Pfizer Inc. (NYSE:PFE) surprised the investment community with the recent announcement that it would attempt to offload the remainder of its stake in veterinary pharmaceutical firm Zoetis Inc (NYSE:ZTS). At minimum, the transaction would be designed to reduce Pfizer’s take in Zoetis to non-majority, non-controlling levels. However, the ultimate goal appears to be the complete liquidation of Pfizer’s interest in its former subsidiary. Although many industry observers expected that this would eventually occur, many have been surprised by the speed and efficacy with which Pfizer appears to be committed to divorcing itself from Zoetis.
This transaction could offer a few key advantages for rank-and-file Pfizer investors. On the other hand, it might temporarily impact the earning power of newly minted Zoetis Inc (NYSE:ZTS) shareholders. However, both of these companies are strong and seem well-prepared to handle temporary volatility. Investors who wish to profit from this special situation should start by comparing Pfizer Inc. (NYSE:PFE), Zoetis and other major drug-makers.
Pfizer, Zoetis and the Competition
Pfizer competes with several major pharmaceutical companies as well as a number of smaller, more narrowly focused outfits. Although it does not enjoy much operational overlap, Zoetis Inc (NYSE:ZTS) also competes with major drug-makers by virtue of its size. One of both firms’ closest competitors is Merck & Co., Inc. (NYSE:MRK) .
Pfizer Inc. (NYSE:PFE) and Merck are far larger than Zoetis. At last count, Pfizer’s market capitalization came in at just over $205 billion. Merck enjoyed a market valuation of around $142 billion. Meanwhile, Zoetis reported a comparatively puny valuation of about $16.7 billion. Despite its enormous size, Pfizer is currently the most profitable of these three firms: At 27%, its profit margin is roughly double that of Merck and (NYSE:MRK) exceeds that of Zoetis by a factor of three. Moreover, Pfizer reported an impressive quarterly earnings growth figure of over 50%. With an earnings increase of 26%, Zoetis also appears to be enjoying some profit momentum. By comparison, Merck recently saw its quarterly earnings shrink by a little over 8 percent.
With just slightly more debt than cash and strongly positive cash flow figures, Pfizer and Merck have similar-looking balance sheets. By comparison, Zoetis Inc (NYSE:ZTS)’s financials look slightly weaker: The company has about $3.7 billion in debt to just $468 million in cash. Fortunately, it has an operating cash flow of around $740 million.
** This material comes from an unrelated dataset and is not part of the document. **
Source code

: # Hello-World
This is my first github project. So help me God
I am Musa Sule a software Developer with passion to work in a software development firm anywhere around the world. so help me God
How the Deal Is Structured
According to the terms of the deal, all Pfizer Inc. (NYSE:PFE) shareholders are currently eligible to participate in this secondary offering. The offering will be structured as a one-way share swap. As soon as the program begins, individual Pfizer shareholders will be permitted to exchange their holdings for proportional numbers of Zoetis shares. To increase interest in the offering, Pfizer has indicated that shareholders who participate in the deal will earn a premium of between 7 and 8 percent. Although the exact premium will be based on pre-closing trading averages and will not be announced until June 19, it is currently expected to be near 7.5 percent. In other words, Pfizer shareholders who participate in the swap will receive “extra” Zoetis Inc (NYSE:ZTS) shares valued at 7.5 percent of their previous Pfizer holdings.